### EXERCISE AIM
Report every line from the following entries that contains the string "breakout".
.....
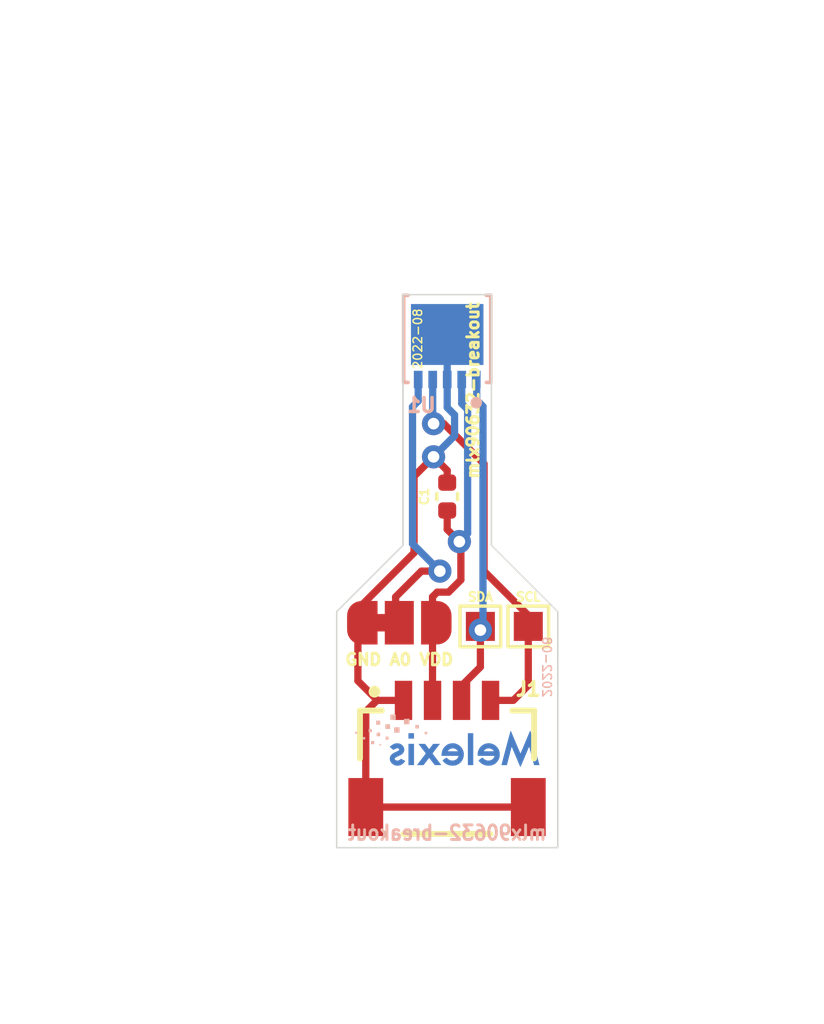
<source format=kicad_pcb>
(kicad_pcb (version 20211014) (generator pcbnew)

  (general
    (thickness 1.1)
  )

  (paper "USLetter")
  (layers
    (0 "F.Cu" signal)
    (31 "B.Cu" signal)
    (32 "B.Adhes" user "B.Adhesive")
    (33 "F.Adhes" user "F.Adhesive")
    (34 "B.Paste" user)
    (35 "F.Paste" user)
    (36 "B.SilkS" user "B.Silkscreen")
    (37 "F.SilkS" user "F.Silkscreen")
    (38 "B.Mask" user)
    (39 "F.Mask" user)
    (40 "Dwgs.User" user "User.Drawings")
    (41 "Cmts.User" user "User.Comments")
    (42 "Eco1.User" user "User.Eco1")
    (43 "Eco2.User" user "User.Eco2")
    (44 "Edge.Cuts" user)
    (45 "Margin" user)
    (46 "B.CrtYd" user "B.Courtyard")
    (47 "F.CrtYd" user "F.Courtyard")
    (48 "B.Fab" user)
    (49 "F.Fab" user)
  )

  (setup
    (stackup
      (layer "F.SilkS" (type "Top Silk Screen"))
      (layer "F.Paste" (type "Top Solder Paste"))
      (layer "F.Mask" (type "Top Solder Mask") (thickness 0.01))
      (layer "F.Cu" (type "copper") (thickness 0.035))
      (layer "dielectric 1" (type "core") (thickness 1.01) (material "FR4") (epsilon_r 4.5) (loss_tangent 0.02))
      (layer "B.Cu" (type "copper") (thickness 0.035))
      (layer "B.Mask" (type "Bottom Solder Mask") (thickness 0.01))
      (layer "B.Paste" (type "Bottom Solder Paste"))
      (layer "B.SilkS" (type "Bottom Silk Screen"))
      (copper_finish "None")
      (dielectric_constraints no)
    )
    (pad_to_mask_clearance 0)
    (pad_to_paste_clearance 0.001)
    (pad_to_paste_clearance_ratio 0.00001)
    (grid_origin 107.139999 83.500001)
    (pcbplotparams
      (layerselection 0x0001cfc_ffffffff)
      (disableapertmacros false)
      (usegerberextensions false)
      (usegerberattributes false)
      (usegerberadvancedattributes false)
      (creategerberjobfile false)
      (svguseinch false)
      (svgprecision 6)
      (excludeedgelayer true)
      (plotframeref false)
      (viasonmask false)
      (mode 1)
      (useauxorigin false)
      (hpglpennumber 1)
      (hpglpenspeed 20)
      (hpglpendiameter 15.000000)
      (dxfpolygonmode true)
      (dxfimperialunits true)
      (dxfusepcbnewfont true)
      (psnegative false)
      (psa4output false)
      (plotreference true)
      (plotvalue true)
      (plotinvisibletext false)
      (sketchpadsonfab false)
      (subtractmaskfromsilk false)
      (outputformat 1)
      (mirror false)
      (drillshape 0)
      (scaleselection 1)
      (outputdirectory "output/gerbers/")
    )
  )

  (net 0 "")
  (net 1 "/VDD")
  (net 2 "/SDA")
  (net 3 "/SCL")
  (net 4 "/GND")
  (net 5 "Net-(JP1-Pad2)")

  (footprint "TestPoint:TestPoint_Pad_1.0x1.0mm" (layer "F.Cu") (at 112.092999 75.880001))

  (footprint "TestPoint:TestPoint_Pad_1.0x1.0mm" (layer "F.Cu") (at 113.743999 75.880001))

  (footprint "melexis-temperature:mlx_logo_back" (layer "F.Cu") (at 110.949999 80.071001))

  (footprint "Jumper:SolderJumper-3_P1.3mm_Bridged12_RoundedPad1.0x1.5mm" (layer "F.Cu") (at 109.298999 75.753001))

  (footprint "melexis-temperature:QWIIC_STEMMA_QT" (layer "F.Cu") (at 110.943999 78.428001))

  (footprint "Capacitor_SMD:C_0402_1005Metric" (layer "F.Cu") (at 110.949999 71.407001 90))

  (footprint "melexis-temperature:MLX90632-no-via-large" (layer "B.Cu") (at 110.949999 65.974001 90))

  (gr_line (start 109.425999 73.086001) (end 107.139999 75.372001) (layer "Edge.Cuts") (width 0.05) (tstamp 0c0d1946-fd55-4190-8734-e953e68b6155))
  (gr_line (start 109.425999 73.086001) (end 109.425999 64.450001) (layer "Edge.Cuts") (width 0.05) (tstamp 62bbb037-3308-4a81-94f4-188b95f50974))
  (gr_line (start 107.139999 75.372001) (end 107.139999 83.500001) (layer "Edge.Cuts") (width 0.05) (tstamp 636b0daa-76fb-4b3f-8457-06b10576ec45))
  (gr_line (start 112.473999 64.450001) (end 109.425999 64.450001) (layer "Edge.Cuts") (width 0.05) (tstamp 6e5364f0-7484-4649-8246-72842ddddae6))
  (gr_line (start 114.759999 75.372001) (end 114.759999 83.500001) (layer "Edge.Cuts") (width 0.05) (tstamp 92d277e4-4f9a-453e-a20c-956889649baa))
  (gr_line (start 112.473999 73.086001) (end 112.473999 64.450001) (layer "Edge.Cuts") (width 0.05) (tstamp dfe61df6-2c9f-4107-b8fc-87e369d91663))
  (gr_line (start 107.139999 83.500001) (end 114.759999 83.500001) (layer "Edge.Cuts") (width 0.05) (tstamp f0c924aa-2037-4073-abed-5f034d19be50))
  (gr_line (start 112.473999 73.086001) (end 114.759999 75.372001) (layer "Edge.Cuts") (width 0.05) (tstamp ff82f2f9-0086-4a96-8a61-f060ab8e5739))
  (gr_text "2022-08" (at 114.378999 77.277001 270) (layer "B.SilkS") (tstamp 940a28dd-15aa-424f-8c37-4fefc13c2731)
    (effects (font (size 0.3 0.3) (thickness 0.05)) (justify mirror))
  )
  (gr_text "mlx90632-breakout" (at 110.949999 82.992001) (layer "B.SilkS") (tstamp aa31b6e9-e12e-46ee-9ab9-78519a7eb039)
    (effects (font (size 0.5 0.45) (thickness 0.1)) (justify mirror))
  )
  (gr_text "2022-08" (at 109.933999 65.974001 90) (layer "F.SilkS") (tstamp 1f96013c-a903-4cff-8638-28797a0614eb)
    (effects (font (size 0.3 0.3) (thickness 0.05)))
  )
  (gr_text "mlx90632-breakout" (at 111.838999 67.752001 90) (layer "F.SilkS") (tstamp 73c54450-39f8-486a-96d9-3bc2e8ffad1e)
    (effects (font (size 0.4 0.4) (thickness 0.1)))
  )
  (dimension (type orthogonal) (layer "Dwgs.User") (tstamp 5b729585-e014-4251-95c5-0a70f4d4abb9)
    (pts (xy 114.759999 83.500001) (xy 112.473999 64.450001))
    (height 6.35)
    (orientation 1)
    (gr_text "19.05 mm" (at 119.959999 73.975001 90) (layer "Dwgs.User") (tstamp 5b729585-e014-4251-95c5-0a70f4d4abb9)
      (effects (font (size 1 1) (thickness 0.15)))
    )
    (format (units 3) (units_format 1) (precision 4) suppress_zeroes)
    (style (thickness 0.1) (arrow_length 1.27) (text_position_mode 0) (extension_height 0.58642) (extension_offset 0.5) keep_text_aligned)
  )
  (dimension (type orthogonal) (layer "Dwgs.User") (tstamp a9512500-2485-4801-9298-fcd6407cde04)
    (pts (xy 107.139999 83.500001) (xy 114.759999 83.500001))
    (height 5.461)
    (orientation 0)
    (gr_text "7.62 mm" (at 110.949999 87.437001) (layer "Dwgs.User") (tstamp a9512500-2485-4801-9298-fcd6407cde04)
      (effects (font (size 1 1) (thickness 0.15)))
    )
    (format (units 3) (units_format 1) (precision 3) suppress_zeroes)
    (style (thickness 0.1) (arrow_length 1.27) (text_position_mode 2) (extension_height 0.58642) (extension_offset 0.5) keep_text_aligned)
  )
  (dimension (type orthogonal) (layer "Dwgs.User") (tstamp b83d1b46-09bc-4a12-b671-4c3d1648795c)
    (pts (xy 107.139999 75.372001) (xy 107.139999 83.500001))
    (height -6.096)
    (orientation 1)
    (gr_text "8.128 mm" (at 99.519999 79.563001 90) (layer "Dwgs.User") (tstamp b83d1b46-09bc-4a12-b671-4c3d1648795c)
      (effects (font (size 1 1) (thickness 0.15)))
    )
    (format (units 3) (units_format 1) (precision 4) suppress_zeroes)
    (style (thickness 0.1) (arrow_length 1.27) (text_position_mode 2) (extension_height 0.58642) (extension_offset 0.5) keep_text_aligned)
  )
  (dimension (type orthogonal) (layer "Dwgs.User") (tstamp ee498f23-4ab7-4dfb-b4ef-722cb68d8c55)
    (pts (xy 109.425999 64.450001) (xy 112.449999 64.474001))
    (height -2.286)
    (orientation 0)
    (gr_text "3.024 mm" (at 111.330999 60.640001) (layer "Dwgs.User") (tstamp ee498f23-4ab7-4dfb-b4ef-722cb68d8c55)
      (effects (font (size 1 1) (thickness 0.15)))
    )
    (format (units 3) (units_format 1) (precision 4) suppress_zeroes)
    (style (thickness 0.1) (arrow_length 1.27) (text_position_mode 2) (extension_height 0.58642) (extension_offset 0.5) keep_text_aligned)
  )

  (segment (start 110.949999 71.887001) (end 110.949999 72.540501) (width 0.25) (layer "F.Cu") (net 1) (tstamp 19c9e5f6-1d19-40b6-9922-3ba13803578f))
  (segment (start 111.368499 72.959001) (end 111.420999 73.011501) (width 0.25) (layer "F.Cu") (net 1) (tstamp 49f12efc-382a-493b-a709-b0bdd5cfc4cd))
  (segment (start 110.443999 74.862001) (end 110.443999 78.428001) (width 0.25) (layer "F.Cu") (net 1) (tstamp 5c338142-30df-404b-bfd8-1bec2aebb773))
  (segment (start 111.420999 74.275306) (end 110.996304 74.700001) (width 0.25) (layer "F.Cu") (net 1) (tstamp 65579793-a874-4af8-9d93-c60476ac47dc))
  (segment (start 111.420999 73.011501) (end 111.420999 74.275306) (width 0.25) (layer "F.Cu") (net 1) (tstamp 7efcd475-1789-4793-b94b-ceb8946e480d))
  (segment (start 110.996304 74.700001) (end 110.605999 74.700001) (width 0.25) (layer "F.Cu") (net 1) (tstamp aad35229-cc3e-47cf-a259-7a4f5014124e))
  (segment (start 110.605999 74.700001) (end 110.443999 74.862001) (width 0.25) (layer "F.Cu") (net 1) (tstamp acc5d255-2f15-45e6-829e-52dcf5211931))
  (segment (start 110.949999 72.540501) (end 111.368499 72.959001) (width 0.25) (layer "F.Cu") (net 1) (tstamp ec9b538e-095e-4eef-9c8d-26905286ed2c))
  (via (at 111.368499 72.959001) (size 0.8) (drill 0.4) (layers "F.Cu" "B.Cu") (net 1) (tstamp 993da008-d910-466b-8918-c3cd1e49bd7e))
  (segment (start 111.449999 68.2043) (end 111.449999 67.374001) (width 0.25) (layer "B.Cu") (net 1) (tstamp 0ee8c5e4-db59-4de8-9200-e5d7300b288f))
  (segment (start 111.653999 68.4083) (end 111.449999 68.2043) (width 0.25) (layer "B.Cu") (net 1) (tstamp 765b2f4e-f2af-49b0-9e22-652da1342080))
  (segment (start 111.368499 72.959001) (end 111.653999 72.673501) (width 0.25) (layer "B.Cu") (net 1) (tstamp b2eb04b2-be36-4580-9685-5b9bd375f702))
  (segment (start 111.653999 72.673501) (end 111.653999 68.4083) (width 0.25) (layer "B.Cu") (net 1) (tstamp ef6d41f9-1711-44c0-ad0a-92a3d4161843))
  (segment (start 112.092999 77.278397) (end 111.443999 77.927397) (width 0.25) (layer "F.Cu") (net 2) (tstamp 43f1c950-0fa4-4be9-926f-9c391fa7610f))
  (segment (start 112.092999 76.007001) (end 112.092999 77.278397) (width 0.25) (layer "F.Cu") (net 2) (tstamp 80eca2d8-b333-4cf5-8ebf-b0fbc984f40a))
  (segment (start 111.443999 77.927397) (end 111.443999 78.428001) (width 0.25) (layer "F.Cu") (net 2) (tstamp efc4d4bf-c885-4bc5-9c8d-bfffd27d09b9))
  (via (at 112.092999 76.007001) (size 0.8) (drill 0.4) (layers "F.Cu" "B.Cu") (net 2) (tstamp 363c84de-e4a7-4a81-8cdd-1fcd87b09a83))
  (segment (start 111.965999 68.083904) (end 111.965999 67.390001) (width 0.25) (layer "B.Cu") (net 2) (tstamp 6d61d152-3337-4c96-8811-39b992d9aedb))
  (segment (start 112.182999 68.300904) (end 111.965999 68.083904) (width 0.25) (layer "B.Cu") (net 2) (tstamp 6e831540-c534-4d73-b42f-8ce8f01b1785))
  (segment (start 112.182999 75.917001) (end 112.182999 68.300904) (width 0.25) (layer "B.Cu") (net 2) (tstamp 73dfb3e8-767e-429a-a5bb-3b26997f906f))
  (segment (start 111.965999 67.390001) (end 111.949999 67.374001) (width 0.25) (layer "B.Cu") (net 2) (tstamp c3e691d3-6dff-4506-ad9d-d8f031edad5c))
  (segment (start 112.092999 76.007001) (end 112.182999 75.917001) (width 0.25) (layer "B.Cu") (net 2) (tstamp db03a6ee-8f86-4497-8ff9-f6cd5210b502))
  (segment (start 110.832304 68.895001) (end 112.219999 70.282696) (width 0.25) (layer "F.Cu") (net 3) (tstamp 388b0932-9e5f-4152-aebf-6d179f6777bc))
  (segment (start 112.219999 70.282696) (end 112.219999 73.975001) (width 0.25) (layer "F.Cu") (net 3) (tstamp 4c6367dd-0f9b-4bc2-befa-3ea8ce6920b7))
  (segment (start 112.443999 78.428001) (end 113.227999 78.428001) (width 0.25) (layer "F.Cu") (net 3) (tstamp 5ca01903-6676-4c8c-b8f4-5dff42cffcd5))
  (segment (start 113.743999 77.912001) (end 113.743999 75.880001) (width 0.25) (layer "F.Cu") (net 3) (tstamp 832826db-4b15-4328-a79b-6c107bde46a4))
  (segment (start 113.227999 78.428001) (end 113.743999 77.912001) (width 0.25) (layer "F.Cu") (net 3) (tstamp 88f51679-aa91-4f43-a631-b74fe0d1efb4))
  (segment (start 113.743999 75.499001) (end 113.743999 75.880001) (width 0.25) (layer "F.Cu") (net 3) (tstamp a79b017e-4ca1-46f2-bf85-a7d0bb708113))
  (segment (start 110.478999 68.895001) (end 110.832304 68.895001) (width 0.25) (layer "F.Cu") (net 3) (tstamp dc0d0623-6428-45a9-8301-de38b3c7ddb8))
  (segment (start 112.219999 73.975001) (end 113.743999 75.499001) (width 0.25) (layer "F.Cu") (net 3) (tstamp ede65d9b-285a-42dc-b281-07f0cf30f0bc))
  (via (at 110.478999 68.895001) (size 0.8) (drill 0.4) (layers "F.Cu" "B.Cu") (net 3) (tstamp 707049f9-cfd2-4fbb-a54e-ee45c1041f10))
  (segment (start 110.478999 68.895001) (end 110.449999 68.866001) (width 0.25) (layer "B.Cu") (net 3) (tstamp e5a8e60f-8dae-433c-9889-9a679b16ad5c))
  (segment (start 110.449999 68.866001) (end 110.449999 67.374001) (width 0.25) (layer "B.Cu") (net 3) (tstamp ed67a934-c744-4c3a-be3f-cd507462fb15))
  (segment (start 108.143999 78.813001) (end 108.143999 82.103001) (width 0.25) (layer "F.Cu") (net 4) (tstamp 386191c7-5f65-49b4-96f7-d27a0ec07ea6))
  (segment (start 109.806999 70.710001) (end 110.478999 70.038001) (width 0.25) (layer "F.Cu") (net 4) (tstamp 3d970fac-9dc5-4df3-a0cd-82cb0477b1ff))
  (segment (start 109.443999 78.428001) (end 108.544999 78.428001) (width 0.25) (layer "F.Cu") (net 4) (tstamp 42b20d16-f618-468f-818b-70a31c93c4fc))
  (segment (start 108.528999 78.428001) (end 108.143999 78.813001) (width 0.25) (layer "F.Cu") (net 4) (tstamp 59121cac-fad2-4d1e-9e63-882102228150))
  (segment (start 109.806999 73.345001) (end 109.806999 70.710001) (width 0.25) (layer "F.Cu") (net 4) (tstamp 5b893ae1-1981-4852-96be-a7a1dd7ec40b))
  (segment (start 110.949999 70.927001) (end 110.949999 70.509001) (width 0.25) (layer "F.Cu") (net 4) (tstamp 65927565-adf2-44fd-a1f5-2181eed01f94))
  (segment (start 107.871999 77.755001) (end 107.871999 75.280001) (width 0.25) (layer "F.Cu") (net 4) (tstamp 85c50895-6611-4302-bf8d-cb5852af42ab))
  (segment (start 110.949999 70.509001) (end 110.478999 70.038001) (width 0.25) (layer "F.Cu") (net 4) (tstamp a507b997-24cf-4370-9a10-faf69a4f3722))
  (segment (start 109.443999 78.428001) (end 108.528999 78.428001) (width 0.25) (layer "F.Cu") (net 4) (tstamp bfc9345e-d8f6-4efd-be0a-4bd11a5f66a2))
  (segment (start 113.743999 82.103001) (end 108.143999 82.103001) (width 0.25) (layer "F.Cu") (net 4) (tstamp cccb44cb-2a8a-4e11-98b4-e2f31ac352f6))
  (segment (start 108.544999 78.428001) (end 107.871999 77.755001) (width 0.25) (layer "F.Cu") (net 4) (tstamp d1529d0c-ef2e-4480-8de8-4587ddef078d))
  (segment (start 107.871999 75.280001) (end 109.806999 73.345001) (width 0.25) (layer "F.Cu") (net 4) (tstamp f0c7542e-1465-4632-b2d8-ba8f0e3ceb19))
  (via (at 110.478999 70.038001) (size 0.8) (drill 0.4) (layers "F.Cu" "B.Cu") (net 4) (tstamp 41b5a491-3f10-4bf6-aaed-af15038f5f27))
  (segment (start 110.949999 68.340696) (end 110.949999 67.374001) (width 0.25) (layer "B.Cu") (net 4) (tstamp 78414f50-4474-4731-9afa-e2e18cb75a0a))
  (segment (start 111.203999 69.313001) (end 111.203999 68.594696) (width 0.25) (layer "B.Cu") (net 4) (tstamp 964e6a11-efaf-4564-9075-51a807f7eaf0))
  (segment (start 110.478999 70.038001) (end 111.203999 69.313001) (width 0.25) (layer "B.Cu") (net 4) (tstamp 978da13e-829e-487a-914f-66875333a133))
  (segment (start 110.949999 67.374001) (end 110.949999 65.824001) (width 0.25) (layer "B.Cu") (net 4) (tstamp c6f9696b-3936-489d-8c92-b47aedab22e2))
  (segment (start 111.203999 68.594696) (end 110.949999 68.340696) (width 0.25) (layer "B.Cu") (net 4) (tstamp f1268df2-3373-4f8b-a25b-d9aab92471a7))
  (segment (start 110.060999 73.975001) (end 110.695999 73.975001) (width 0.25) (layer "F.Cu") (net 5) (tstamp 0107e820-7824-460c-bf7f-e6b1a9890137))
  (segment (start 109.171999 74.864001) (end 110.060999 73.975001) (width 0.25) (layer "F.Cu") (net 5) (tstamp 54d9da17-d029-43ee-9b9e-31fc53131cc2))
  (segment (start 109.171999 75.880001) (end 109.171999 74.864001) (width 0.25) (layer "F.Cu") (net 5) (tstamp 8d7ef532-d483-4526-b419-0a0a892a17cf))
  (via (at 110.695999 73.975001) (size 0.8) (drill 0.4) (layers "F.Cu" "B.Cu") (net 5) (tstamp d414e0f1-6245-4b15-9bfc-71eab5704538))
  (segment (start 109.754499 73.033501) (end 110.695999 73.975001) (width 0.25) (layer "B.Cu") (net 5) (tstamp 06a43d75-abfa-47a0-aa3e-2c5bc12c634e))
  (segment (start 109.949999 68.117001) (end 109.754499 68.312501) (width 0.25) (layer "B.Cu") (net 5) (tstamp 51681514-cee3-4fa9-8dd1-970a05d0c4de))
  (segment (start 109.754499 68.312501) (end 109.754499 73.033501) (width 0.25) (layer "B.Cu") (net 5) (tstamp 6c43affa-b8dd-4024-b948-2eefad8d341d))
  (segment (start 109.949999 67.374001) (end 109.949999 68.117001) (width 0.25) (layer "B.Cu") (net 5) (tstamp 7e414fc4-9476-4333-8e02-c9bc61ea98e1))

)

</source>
.....
### WRITTEN RESPONSE
  (gr_text "mlx90632-breakout" (at 110.949999 82.992001) (layer "B.SilkS") (tstamp aa31b6e9-e12e-46ee-9ab9-78519a7eb039)
  (gr_text "mlx90632-breakout" (at 111.838999 67.752001 90) (layer "F.SilkS") (tstamp 73c54450-39f8-486a-96d9-3bc2e8ffad1e)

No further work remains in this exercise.